Ayudo a tía Lydia con las facturas; no hay pérdidas gracias a los buenos meses del año anterior y de los próximos que le esperan. Todo debe estar a punto y perfecto para recibir la visita de nuevos huéspedes dentro de dos meses y los nervios están a flor de piel, especialmente en la cocina, donde Marion se presiona para innovar y otorgarle a sus platos un punto de creatividad dignos de una estrella Michelín.
—Siempre estás mirando esas viejas fotografías —me sorprende Laura, situándose detrás de mí en el último peldaño de la escalera.
—Qué silenciosa eres —murmuro sobresaltada.

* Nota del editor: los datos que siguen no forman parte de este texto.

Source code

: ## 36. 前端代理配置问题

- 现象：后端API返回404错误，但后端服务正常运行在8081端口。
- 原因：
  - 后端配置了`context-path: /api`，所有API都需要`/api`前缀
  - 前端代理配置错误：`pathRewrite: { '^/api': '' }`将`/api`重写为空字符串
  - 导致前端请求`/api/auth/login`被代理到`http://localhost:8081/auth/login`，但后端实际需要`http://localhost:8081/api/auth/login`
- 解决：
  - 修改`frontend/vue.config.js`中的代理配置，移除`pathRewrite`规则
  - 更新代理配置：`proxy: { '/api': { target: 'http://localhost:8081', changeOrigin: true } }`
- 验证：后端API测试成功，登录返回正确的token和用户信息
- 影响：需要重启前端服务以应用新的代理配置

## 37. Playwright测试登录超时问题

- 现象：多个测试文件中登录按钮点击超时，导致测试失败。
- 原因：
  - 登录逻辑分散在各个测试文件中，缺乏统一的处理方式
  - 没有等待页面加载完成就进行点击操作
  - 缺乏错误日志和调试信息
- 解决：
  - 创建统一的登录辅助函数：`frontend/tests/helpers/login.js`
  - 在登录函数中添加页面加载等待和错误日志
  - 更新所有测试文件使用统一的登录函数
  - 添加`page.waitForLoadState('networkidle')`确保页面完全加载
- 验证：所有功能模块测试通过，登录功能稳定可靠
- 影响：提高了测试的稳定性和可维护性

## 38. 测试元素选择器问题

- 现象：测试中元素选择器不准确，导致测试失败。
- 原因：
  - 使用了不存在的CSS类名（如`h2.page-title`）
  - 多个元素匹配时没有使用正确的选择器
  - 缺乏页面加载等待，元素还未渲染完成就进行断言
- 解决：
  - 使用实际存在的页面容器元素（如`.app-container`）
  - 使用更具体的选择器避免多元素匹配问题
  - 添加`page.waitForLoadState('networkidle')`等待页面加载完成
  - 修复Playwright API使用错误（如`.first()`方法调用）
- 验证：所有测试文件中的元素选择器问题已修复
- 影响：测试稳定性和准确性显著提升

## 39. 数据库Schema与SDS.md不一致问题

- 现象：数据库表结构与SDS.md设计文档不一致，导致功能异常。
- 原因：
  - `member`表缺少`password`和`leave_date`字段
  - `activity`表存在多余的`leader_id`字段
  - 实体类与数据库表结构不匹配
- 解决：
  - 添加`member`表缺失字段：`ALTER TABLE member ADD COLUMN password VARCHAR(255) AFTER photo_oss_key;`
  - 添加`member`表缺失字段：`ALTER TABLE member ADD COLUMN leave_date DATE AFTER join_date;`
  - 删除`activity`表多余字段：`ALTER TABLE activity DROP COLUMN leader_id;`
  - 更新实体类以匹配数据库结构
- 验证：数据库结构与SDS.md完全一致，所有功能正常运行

—Me gustan —opina, señalando las fotografías que nos muestran el pasado del hotel antes de la matanza; así es como llama a lo ocurrido hace noventa años tía Lydia, que sigue obsesionada con la convención literaria que coincide en el mismo fin de semana de abril. Tiene malas vibraciones por la coincidencia—. El tiempo borra las pruebas tangibles de que una persona ha vivido, así que esto nos demuestra que ellos estuvieron aquí antes que nosotras y fueron importantes para Raventhorp. No debemos olvidarlos —reflexiona tensando la mandíbula.

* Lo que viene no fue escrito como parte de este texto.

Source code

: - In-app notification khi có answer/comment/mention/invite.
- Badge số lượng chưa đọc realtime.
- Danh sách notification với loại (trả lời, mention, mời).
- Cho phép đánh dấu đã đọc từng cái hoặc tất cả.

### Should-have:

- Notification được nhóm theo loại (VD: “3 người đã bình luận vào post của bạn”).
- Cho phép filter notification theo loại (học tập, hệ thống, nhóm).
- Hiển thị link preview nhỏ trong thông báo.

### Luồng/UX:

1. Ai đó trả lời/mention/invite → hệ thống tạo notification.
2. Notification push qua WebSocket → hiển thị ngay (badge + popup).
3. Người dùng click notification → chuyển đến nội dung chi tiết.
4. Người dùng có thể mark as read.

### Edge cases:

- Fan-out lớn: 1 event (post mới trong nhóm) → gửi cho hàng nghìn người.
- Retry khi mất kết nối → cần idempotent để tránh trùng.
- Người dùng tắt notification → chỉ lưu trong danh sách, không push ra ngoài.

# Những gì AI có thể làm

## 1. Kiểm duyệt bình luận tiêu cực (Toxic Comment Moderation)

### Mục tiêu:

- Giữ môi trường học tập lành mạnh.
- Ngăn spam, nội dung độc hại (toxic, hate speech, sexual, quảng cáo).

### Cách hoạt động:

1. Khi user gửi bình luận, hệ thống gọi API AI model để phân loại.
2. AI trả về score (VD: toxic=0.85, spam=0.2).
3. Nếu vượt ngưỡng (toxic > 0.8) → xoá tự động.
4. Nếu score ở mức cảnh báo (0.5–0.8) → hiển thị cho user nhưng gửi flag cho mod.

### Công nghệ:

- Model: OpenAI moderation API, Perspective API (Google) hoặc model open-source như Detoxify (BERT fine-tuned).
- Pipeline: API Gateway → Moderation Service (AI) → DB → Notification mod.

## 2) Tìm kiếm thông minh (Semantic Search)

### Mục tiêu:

—Hay algo que me llama la atención. Si te fijas, de 1910 a 1927 hay un hombre y una mujer que se esconden detrás del director y de dos de los empleados que sí posan para el objetivo. Aquí, justo aquí. El hombre, a la izquierda; la mujer, a la derecha. Durante diecisiete años, una niña que se convirtió en mujer entre estas paredes —apunto, escudriñando la expresión inalterable de Laura—, se escondió detrás de todos para que su cara no apareciese en las fotografías.
—A ver, déjame mirar…
Laura, apoyándose en mi hombro, se pone de puntillas con el ceño fruncido y los ojos entrecerrados recorriendo con la mirada cada una de las diecisiete fotografías colgadas en la pared de la escalera.
—Qué curioso, nunca me había fijado. ¿Y quién crees que era? ¿Y el hombre?
—Pues imagino, por cómo van vestidos los demás, que la mujer era la recepcionista —contesto, evitando pronunciar su nombre para que no me pregunte cómo es posible que lo sepa—. Si te fijas, por sus uniformes, este era el cocinero —señalo—. Los hombres del centro son los directores, diferentes en cada temporada, y la mujer de la derecha debía ser la limpiadora del hotel. Tanto el cocinero como ella trabajaron aquí durante diecisiete años; aparecen en todas las fotografías. Solo queda el puesto de recepción y, sobre el hombre, no tengo ni idea —concluyo pensativa, pese a saber que se trata de George, el ayudante.
—Igual eran tímidos. Ten en cuenta que las gentes de esa época todavía no estaban muy acostumbradas a ser retratadas.
—Sería eso —asiento, dando por buena su teoría.
—En fin, vuelvo a ver si han hecho más reservas por internet. TripAdvisor nos ha enviado un correo felicitándonos por las buenas opiniones de los huéspedes y la cantidad de reservas recibidas. Qué serviciales son.
Contenta, me guiña un ojo y se aleja. Puede que se me esté yendo la cabeza con este asunto, pero tengo que irme. Tengo que volver a 1928 y advertirle a Jeff que la fotografía con su equipo, en el caso de haberla, no está en el siglo XXI. Debo viajar para contarle qué ocurrirá el sábado 7 de abril de 1928 y así, quizá, evitar la desgracia, sin pensar en las consecuencias que puede acarrear una especie de mundo paralelo en el que nada de lo que conocemos ha ocurrido.